How to scan like a pro
Sunday, 9 November 2008
Scanners have been around for a long time, and today’s scanners are cheap, are fast, and produce high-quality output. Still, people haven’t figured how to make good scans—just take a look at scanned scores, manga, etc.—from their scanners.
This means the difference between:
and
Guide follows:
Get a good scanner
Get a scanner that produces good output, comes with good software, and scans relatively fast. You don’t want to wait around forever when you’re scanning many pages. Even better, get one with a relatively large scanning bed. Many formats are larger than letter paper, and you don’t want to cut off part of the image or have to stitch images together.
Use good scan settings
- In your scanner software, set it to scan at a high-resolution (At least 300 ppi is the best for documents with detail. 200 ppi might suffice for simpler documents).
- For document type, choose either color or grayscale. It’s often better to convert the images to black and white later than at the scanning stage. It’s a one-way street. You might have to experiment a little with this: For one scanner I had, scanning in color and then converting to grayscale was better than scanning in grayscale to begin with.

◆ ◆ ◆ ◆ ◆ ◆ ◆

**What you are asked to do**
Please list every quality the scanning guide above recommends looking for when choosing a scanner.

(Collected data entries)
◆ ◆ ◆ ◆ ◆ ◆ ◆

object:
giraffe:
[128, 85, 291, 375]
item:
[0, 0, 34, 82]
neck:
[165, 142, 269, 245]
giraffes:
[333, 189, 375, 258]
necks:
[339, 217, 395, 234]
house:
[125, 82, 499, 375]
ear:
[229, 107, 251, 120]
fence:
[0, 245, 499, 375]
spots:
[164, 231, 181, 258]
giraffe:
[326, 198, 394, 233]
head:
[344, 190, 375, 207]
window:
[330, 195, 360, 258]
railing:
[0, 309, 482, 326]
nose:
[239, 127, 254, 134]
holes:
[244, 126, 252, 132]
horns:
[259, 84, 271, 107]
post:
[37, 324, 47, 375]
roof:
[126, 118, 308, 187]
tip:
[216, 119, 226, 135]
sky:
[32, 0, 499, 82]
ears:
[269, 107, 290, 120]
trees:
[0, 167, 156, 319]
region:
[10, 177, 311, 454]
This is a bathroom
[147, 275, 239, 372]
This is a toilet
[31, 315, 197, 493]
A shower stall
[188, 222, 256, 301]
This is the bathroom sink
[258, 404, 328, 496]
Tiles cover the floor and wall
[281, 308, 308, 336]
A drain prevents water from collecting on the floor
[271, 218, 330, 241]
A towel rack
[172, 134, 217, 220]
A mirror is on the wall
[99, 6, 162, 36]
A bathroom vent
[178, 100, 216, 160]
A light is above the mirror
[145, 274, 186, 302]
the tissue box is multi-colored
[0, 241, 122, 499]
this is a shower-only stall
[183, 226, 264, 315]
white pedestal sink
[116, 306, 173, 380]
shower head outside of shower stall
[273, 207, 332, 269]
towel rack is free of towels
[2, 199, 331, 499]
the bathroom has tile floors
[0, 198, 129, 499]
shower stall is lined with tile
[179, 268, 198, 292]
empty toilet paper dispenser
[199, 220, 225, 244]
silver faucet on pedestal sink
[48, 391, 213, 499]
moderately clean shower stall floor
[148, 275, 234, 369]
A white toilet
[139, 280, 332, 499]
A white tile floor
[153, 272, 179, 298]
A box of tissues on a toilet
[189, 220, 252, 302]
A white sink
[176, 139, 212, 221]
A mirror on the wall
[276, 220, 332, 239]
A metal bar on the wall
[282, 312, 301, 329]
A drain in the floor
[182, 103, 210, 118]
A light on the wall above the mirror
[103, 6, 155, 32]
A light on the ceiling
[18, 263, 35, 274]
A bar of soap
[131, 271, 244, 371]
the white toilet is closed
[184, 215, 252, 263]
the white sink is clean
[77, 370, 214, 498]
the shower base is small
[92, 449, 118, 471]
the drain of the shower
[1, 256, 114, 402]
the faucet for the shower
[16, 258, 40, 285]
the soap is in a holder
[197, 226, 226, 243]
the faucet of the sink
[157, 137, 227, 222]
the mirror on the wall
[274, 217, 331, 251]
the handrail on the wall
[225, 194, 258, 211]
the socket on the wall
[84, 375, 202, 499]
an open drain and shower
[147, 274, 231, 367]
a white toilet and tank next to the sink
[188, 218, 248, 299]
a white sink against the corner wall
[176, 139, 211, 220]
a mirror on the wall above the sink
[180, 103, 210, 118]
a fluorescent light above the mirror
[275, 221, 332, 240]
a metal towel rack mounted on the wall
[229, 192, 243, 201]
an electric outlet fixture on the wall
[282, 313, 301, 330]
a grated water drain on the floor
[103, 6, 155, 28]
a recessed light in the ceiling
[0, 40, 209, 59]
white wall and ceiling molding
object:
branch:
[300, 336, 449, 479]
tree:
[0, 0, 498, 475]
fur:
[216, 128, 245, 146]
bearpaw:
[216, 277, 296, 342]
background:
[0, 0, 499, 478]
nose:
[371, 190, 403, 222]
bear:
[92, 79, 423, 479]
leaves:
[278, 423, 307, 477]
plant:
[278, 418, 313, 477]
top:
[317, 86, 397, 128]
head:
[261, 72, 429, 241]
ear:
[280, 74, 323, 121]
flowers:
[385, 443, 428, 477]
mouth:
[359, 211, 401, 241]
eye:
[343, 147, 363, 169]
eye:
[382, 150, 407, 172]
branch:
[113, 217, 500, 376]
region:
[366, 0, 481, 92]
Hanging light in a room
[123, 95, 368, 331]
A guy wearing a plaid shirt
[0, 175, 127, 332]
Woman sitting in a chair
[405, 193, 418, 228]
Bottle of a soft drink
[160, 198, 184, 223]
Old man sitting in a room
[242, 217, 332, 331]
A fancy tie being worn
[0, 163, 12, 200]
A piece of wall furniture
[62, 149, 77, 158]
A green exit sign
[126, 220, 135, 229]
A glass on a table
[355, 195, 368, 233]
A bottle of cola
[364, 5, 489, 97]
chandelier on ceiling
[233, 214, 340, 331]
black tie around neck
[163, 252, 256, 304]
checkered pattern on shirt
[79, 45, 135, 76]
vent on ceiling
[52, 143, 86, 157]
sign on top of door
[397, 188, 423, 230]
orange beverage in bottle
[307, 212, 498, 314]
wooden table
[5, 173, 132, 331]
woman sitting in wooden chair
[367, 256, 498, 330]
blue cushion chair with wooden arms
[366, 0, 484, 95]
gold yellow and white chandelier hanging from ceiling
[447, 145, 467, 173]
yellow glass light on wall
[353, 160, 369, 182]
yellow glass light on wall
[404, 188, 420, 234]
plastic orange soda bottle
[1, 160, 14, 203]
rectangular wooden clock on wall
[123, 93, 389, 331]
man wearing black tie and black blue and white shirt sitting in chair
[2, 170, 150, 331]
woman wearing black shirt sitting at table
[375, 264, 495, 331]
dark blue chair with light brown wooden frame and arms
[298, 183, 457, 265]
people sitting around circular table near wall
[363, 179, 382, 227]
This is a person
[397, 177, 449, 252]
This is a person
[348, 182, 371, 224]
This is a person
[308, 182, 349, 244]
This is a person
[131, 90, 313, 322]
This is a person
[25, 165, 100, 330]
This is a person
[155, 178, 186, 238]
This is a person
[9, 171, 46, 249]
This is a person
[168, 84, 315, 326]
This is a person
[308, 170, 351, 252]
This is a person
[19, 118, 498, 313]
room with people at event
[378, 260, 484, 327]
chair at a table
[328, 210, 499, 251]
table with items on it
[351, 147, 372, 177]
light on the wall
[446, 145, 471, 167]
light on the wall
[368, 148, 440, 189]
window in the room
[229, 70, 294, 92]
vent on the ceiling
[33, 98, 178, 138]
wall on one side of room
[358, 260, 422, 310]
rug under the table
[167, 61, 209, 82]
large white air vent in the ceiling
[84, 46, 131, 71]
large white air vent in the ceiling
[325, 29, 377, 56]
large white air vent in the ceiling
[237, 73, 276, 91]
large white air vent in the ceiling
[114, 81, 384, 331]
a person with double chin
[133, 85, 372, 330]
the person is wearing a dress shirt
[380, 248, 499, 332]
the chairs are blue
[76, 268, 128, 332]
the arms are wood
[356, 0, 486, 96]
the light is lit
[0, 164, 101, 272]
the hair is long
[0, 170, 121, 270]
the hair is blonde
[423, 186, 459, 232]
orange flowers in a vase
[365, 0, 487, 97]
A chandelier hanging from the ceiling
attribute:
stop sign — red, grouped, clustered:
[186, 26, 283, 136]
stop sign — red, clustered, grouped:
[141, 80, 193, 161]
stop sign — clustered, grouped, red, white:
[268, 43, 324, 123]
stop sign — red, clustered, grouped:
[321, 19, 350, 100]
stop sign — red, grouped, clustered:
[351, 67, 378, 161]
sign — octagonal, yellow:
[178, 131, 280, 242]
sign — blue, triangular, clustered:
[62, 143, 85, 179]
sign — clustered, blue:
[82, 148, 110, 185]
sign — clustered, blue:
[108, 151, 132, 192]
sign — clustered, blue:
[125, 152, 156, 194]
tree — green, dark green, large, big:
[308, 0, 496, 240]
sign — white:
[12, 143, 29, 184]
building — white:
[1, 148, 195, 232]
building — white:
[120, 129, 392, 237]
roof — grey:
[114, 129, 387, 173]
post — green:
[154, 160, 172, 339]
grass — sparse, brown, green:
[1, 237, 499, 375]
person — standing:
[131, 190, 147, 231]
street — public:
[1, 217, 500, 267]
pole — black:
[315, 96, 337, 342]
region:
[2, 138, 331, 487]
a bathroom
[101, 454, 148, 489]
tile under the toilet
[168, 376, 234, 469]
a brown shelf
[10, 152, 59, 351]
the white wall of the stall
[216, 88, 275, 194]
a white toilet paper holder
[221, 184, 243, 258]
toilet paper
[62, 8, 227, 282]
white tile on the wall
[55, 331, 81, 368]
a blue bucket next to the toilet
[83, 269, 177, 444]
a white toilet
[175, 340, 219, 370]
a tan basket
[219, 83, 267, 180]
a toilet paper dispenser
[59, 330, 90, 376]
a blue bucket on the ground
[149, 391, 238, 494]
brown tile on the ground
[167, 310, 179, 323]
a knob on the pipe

◆ ◆ ◆ ◆ ◆ ◆ ◆

**Answer area**
- Produces good output
- Comes with good software
- Scans relatively fast
- Has a relatively large scanning bed